|Type of Publication:||Article|
|Authors:||Chang, C C; Nunes, S S; Sibole, S C Krishnan, L Williams, S K; Weiss, J A Hoying, J B|
|Journal:||Tissue Engineering Part A||Volume:||16|
Effective tissue prevascularization depends on new vessel growth and subsequent progression of neovessels into a stable microcirculation. Isolated microvessel fragments in a collagen-based microvascular construct (MVC) spontaneously undergo angiogenesis in static conditions in vitro but form a new microcirculation only when implanted in vivo. We have designed a bioreactor, the dynamic in vitro perfusion (DIP) chamber, to culture MVCs in vitro with perfusion.
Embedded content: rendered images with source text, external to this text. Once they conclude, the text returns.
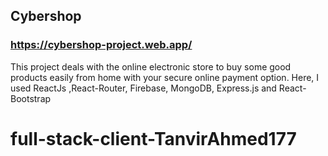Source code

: ## Cybershop

### https://cybershop-project.web.app/

This project deals with the online electronic store to buy some good products easily from home with your secure online payment option.
Here, I used ReactJs ,React-Router, Firebase, MongoDB, Express.js and React-Bootstrap

# full-stack-client-TanvirAhmed177
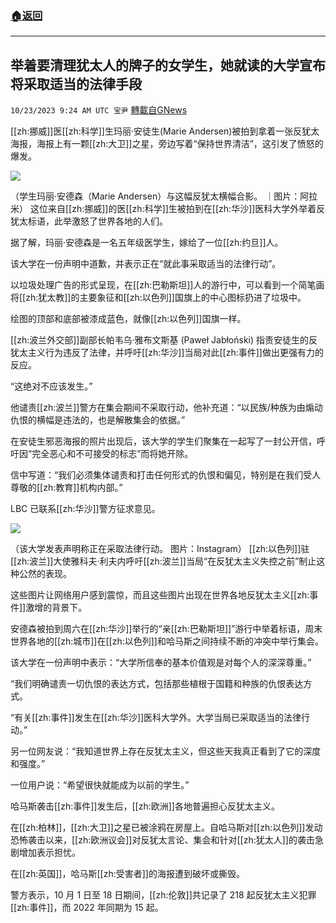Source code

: ###  [:house:返回](README.md)
---


## 举着要清理犹太人的牌子的女学生，她就读的大学宣布将采取适当的法律手段
`10/23/2023 9:24 AM UTC 宝尹` [轉載自GNews](https://gnews.org/articles/1869205)

[[zh:挪威]]医[[zh:科学]]生玛丽·安徒生(Marie Andersen)被拍到拿着一张反犹太海报，海报上有一颗[[zh:大卫]]之星，旁边写着“保持世界清洁”，这引发了愤怒的爆发。

![](https://i.imgur.com/kUcyH53.jpg)

（学生玛丽·安德森（Marie Andersen）与这幅反犹太横幅合影。 ｜图片：阿拉米）
这位来自[[zh:挪威]]的医[[zh:科学]]生被拍到在[[zh:华沙]]医科大学外举着反犹太标语，此举激怒了世界各地的人们。

据了解，玛丽·安德森是一名五年级医学生，嫁给了一位[[zh:约旦]]人。

该大学在一份声明中道歉，并表示正在“就此事采取适当的法律行动”。

以垃圾处理广告的形式呈现，在[[zh:巴勒斯坦]]人的游行中，可以看到一个简笔画将[[zh:犹太教]]的主要象征和[[zh:以色列]]国旗上的中心图标扔进了垃圾中。

绘图的顶部和底部被漆成蓝色，就像[[zh:以色列]]国旗一样。

[[zh:波兰外交部]]副部长帕韦乌·雅布文斯基 (Paweł Jabłoński) 指责安徒生的反犹太主义行为违反了法律，并呼吁[[zh:华沙]]当局对此[[zh:事件]]做出更强有力的反应。

“这绝对不应该发生。”

他谴责[[zh:波兰]]警方在集会期间不采取行动，他补充道：“以民族/种族为由煽动仇恨的横幅是违法的，也是解散集会的依据。”

在安徒生邪恶海报的照片出现后，该大学的学生们聚集在一起写了一封公开信，呼吁因“完全恶心和不可接受的标志”而将她开除。

信中写道：“我们必须集体谴责和打击任何形式的仇恨和偏见，特别是在我们受人尊敬的[[zh:教育]]机构内部。”

LBC 已联系[[zh:华沙]]警方征求意见。

![](https://i.imgur.com/iw3RN44.jpg)

（该大学发表声明称正在采取法律行动。 图片：Instagram）
[[zh:以色列]]驻[[zh:波兰]]大使雅科夫·利夫内呼吁[[zh:波兰]]当局“在反犹太主义失控之前”制止这种公然的表现。

这些图片让网络用户感到震惊，而且这些图片出现在世界各地反犹太主义[[zh:事件]]激增的背景下。

安德森被拍到周六在[[zh:华沙]]举行的“亲[[zh:巴勒斯坦]]”游行中举着标语，周末世界各地的[[zh:城市]]在[[zh:以色列]]和哈马斯之间持续不断的冲突中举行集会。

该大学在一份声明中表示：“大学所信奉的基本价值观是对每个人的深深尊重。”

“我们明确谴责一切仇恨的表达方式，包括那些植根于国籍和种族的仇恨表达方式。

“有关[[zh:事件]]发生在[[zh:华沙]]医科大学外。大学当局已采取适当的法律行动。”

另一位网友说：“我知道世界上存在反犹太主义，但这些天我真正看到了它的深度和强度。”

一位用户说：“希望很快就能成为以前的学生。”

哈马斯袭击[[zh:事件]]发生后，[[zh:欧洲]]各地普遍担心反犹太主义。

在[[zh:柏林]]，[[zh:大卫]]之星已被涂鸦在房屋上。自哈马斯对[[zh:以色列]]发动恐怖袭击以来，[[zh:欧洲议会]]对反犹太言论、集会和针对[[zh:犹太人]]的袭击急剧增加表示担忧。

在[[zh:英国]]，哈马斯[[zh:受害者]]的海报遭到破坏或撕毁。

警方表示，10 月 1 日至 18 日期间，[[zh:伦敦]]共记录了 218 起反犹太主义犯罪[[zh:事件]]，而 2022 年同期为 15 起。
By altering bioreactor circulation, microvessel fragments in the DIP chamber either maintained stable, nonsprouting, patent vessel morphologies or sprouted endothelial neovessels that extended out into the surrounding collagen matrix (i.e., angiogenesis), yielding networks of neovessels within the MVC. Neovessels formed in regions of the construct predicted by simulation models to have the steepest gradients in oxygen levels and expressed hypoxia inducible factor-1α. By altering circulation conditions in the DIP chamber, we can control, possibly by modulating hypoxic stress, prevascularizing activity in vitro.